- [Exercise objective]: For the listing below, return the line containing "right elbow: (292, 229)", the line containing "left shoulder: (331, 189)", and all lines in between, exactly as written and nothing else.
Task input Start Marker
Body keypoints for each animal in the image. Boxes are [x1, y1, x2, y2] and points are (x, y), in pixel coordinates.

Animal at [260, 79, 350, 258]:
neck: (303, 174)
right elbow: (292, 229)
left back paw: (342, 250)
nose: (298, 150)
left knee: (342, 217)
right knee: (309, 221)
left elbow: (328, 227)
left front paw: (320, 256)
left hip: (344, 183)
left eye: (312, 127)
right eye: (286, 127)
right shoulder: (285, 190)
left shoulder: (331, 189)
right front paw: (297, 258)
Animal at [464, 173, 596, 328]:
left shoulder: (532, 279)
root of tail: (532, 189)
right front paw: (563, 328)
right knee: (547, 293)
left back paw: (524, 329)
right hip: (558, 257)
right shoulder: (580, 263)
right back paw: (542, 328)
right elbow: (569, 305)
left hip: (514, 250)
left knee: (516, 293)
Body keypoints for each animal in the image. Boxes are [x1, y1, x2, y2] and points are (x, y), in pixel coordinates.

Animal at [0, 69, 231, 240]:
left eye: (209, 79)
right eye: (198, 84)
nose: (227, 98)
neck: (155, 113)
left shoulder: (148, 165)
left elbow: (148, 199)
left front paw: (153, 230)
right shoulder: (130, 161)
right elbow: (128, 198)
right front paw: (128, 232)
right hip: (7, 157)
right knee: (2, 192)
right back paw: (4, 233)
Task input End Marker
Task input Start Marker
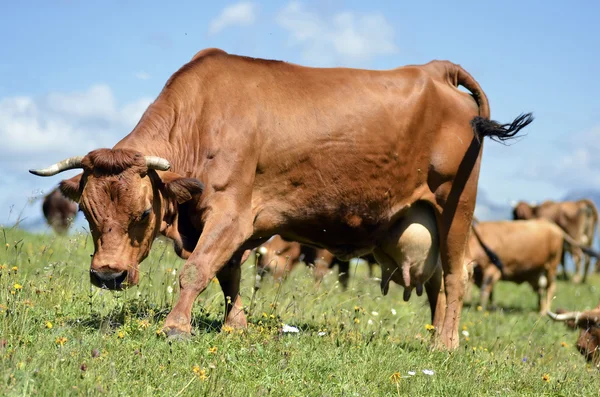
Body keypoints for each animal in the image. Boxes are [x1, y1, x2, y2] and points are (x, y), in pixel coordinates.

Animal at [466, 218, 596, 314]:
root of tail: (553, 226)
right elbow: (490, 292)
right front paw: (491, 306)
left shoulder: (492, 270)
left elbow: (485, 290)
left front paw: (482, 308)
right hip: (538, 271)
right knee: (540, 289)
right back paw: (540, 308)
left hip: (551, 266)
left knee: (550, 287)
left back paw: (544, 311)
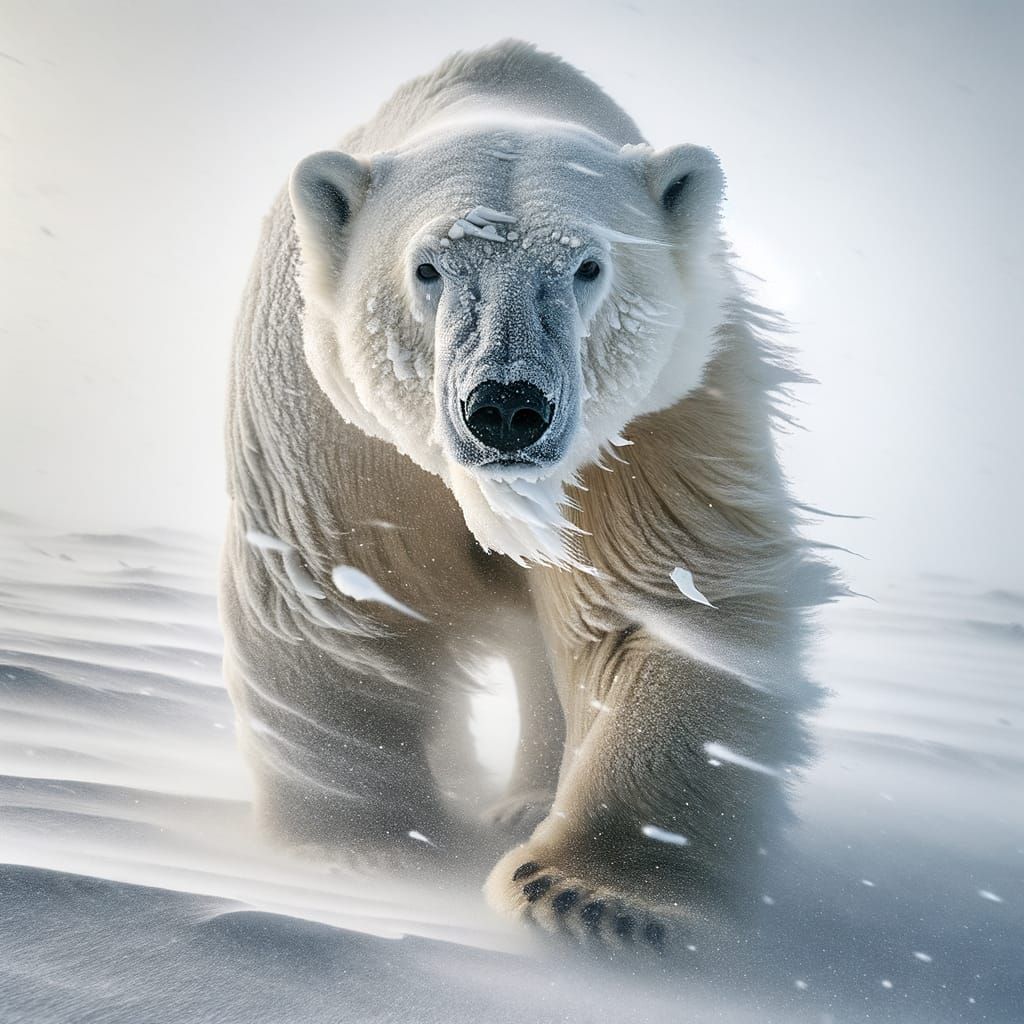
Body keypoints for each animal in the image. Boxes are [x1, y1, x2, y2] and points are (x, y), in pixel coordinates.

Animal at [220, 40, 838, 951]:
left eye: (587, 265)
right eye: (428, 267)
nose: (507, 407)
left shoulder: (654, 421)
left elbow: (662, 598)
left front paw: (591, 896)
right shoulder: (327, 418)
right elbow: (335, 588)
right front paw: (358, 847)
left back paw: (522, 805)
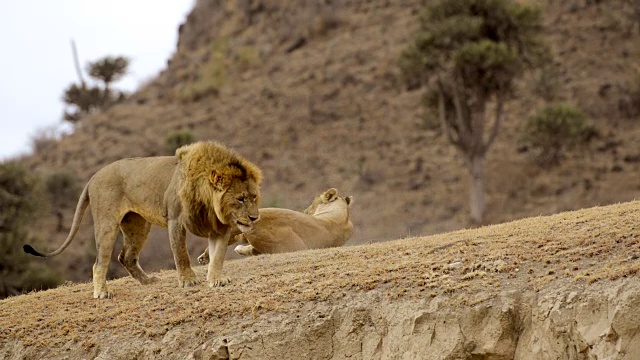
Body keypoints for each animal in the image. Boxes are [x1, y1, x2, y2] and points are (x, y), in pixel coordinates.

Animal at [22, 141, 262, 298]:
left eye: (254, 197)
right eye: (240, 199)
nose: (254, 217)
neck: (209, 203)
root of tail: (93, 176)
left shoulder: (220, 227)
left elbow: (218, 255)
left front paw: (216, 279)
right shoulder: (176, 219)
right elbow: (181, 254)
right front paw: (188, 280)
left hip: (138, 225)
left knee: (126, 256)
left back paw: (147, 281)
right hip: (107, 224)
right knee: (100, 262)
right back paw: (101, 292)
Task input End Marker
Task input Start Marker
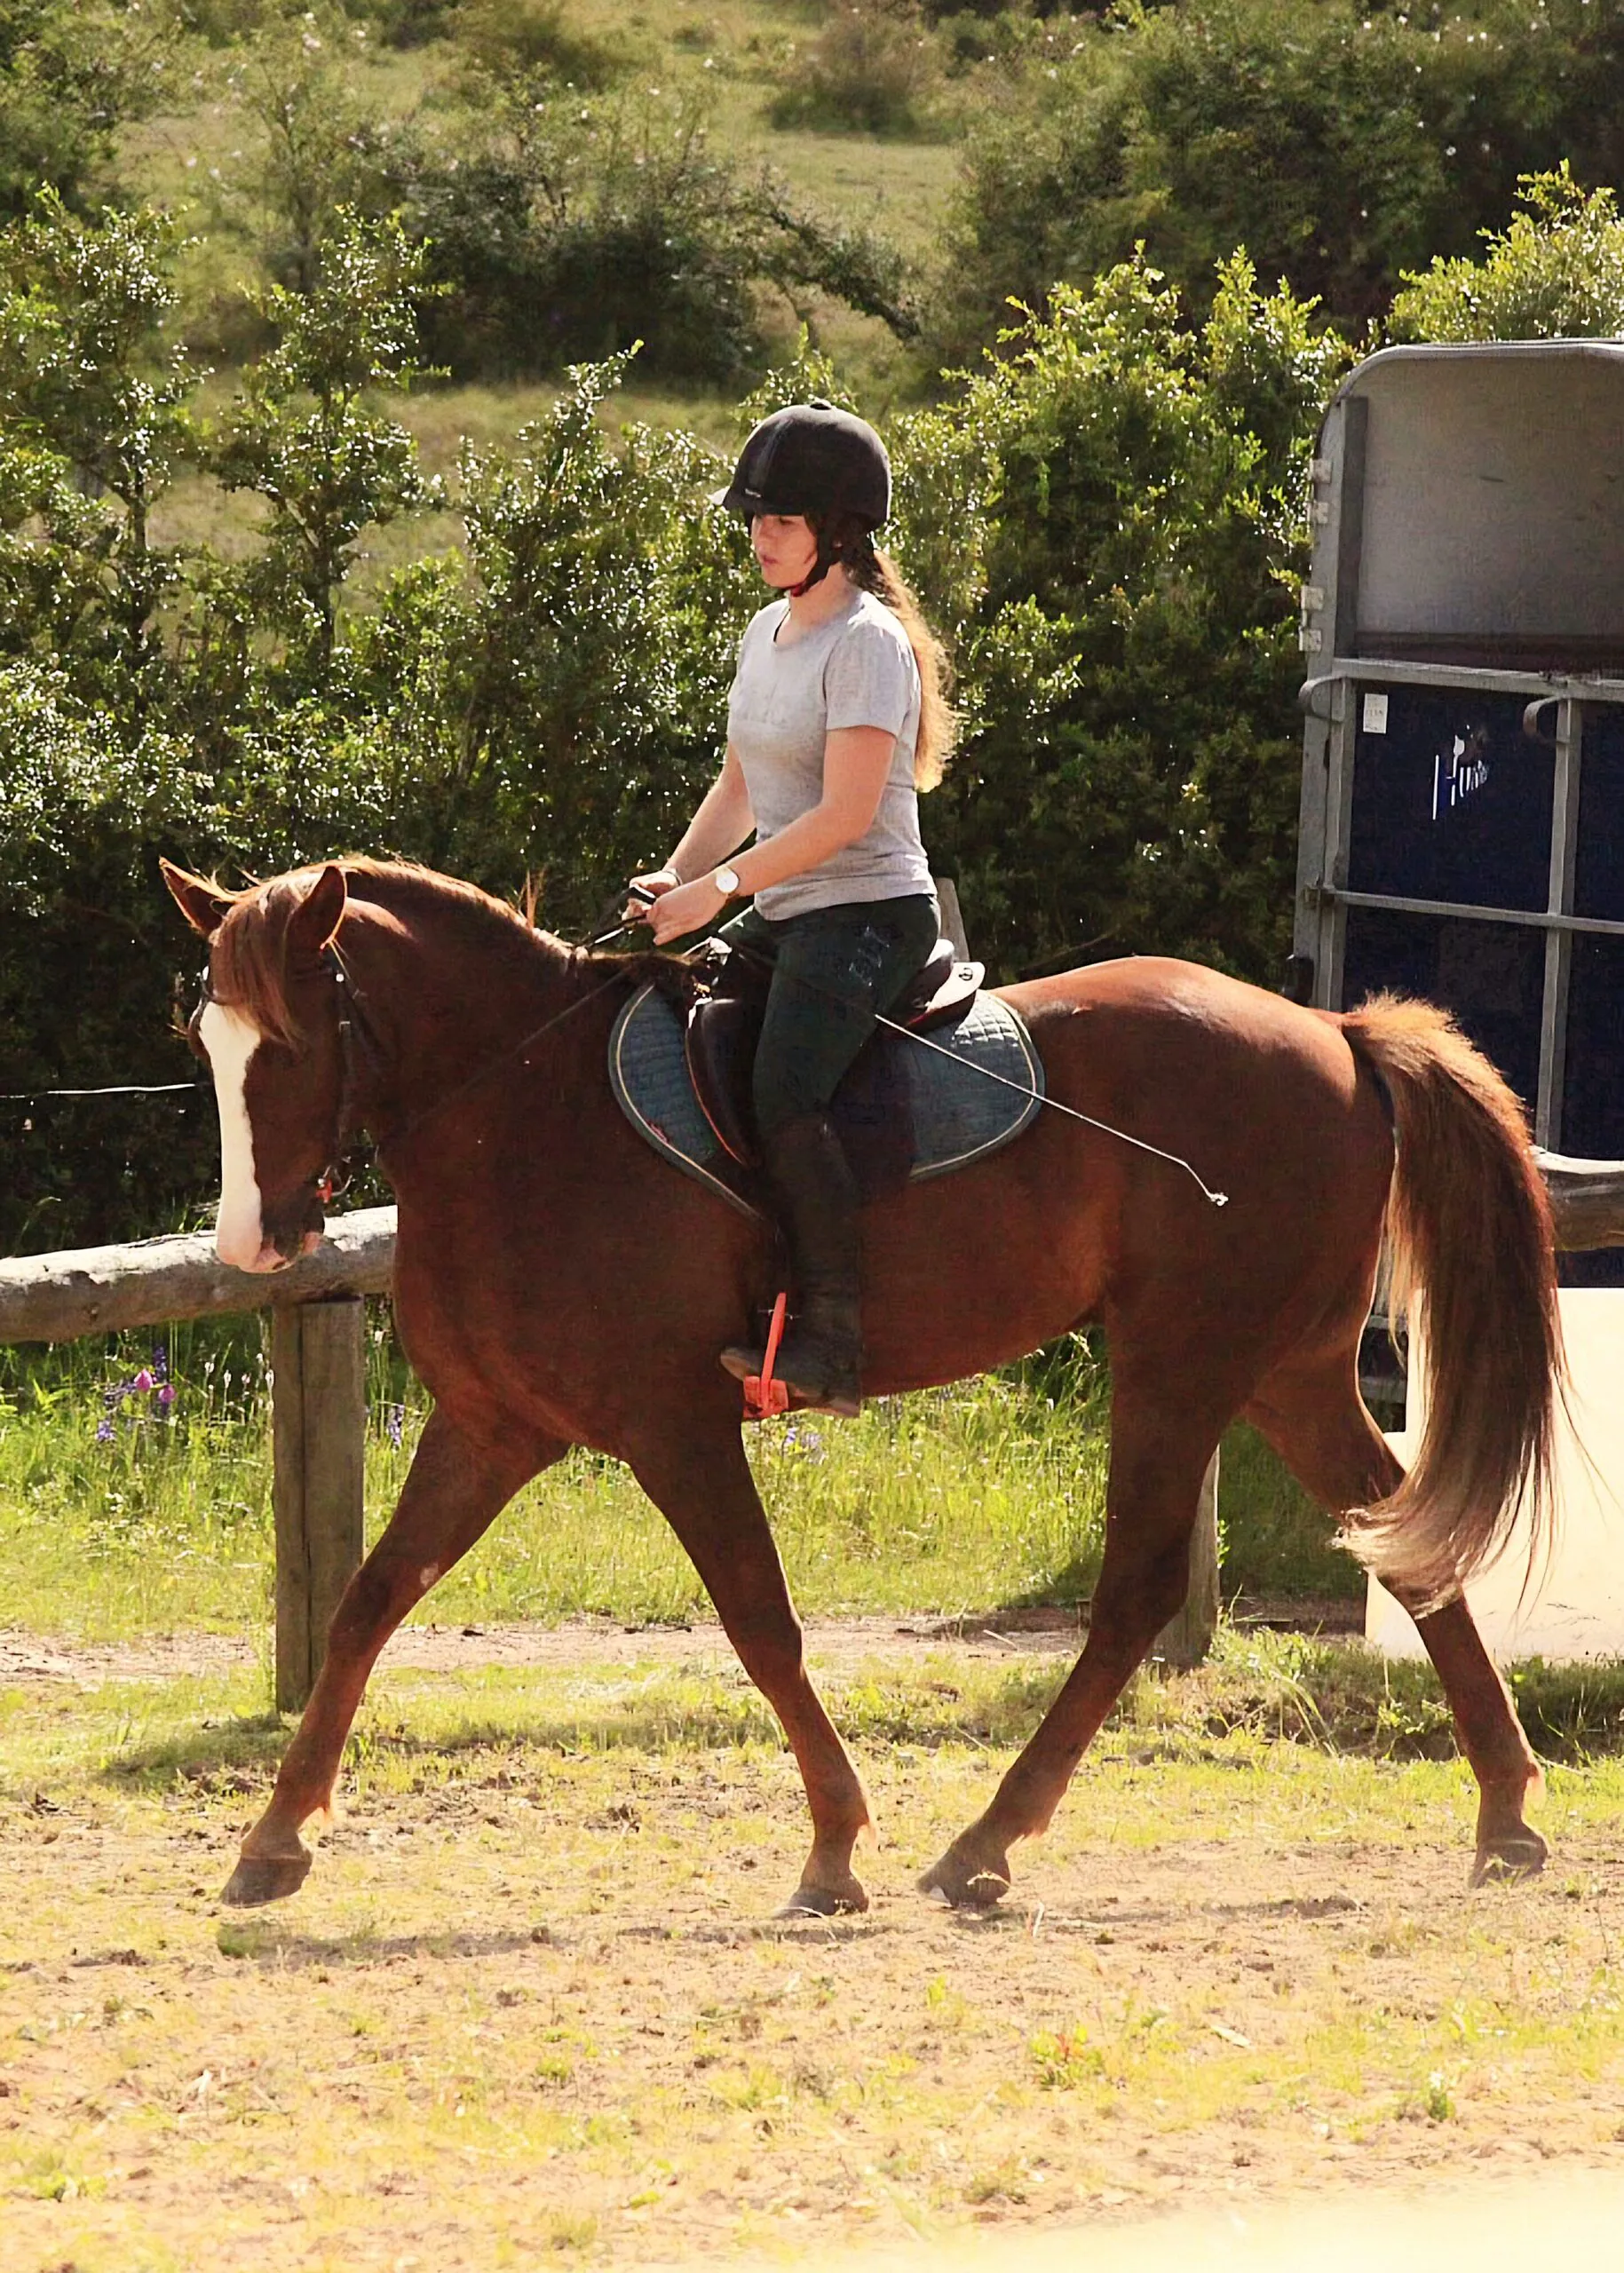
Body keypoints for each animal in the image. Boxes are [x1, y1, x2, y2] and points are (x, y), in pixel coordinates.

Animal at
Task input End Marker
- [Task answer]:
right elbow: (292, 229)
left back paw: (342, 250)
nose: (298, 150)
left knee: (342, 217)
right knee: (309, 221)
left elbow: (328, 227)
left front paw: (320, 256)
left hip: (344, 183)
left eye: (312, 127)
right eye: (286, 127)
right shoulder: (285, 190)
left shoulder: (331, 189)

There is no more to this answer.